MSF has been present in Pakistan since the early 1980s and today still provides emergency medical care to vulnerable populations, including Afghan refugees and displaced persons.

Living with the fear and the effects of sexual violence in Haiti

2011. Mental health department, MSF hospital, Port-au-Prince, Haiti. Photo: Yann Libessart

Four years after the earthquake, tens of thousands Haitians are still living in insecure makeshift camps around Port-au-Prince. Teenage girls are particularly exposed to sexual violence.

Mildrène, 14 years old: “My family lived in Solino before the earthquake. Not well but we had a roof and could sleep without fear. On January 12, 2010, our house was destroyed. We only had the time to run out and we later retrieved what we could from the rubble. My parents could not find the money to rent another house. After that night we lived in a displaced camp called Accra.

One day I went out to buy food for my dad. On my way a man asked where I was going and gave me money to buy him a meal too. When I came back with his plate, he took my hand and told me he would kill my parents if I did not do whatever he asks. I knew one of his friends had already killed a man in the camp and I was very scared. Then he raped me.

I went home covered with shame and fear. I said nothing to my parents, thinking I had to protect them. A few days later the same man called me to his home but I refused to let him do the same thing.  In the evening he and his friends came to my house and threatened my family. I had to tell my mom what had happened. No one blamed the man but we eventually left the camp and I have not seen him since.
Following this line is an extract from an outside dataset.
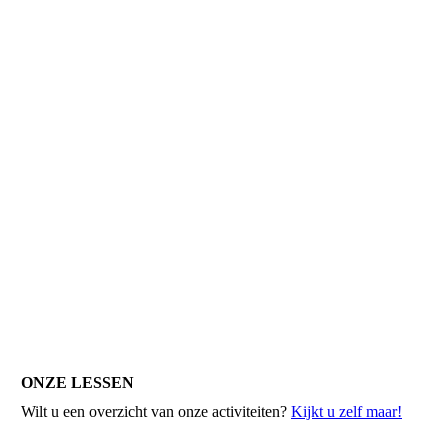
ONZE LESSEN
Wilt u een overzicht van onze activiteiten?
Kijkt u zelf maar!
A few months later I was not feeling well and my mom took me to the hospital. The doctor was embarrassed to tell her that I was 5 months pregnant. I suffered a lot throughout my pregnancy until I gave birth shortly before the due date.

My mother sells soap bars and my dad has no job. They are trying to take care of me and my baby but things are not great. I would like to go back to school but that’s impossible. I feel lucky only because I am alive”
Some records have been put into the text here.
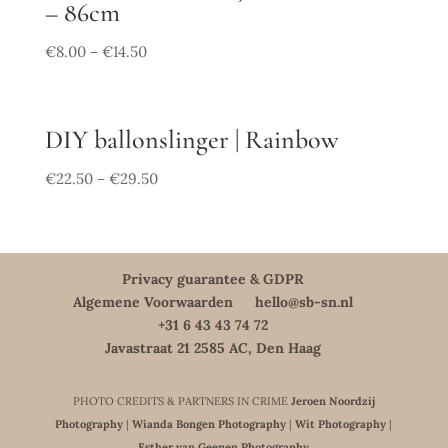
– 86cm
€
8.00
€
14.50
–
DIY ballonslinger | Rainbow
€
22.50
€
29.50
–
Privacy guarantee & GDPR
Algemene Voorwaarden
hello@sb-sn.nl
+31 6 43 43 74 72
Javastraat 21 2585 AC, Den Haag
PHOTO CREDITS & PARTNERS IN CRIME
Jeroen Noordzij
Photography
|
Wianda Bongen Photography
|
Wit Photography
|
Esther van Geenen Photography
A dangerous start in Bor, South Sudan

Road between Leer and Bentiu, Unity State, South Sudan. Photo: Jean-Pierre Amigo

South Sudan has faced an outbreak of violence since mid-December, displacing hundreds of thousands of people as the humanitarian situation deteriorates. Lack of access to routine care puts pregnant women and their babies at risk, but lack of emergency care can be life-threatening.

Rhoda, 24 years old: “I was always attending the health clinic in Bor town during my pregnancy. When we had to flee the area, I ran for my life, but being 8 months pregnant, it was not easy. This was the toughest time of my life. My husband was stuck in Juba and I was in the bush convinced I was going to lose our child.

One night, my mother and I got into one big boat with 100 others crossing to Awerial County. People travelled with very basic things, although some came with their animals. The journey was awful, lying in dirty water mixed with animal faeces. When we arrived to Minkaman, my mother found a small area with a few trees, big enough for the two of us to settle. Soon I started having some persistent pains and my mum helped me deliver a baby boy. Two days later he started having high fever and convulsions. My mother went to look for help and by chance met a team from MSF who referred us to the clinic. The baby had an infection of the umbilical cord that spread to his whole body. He is fine now.”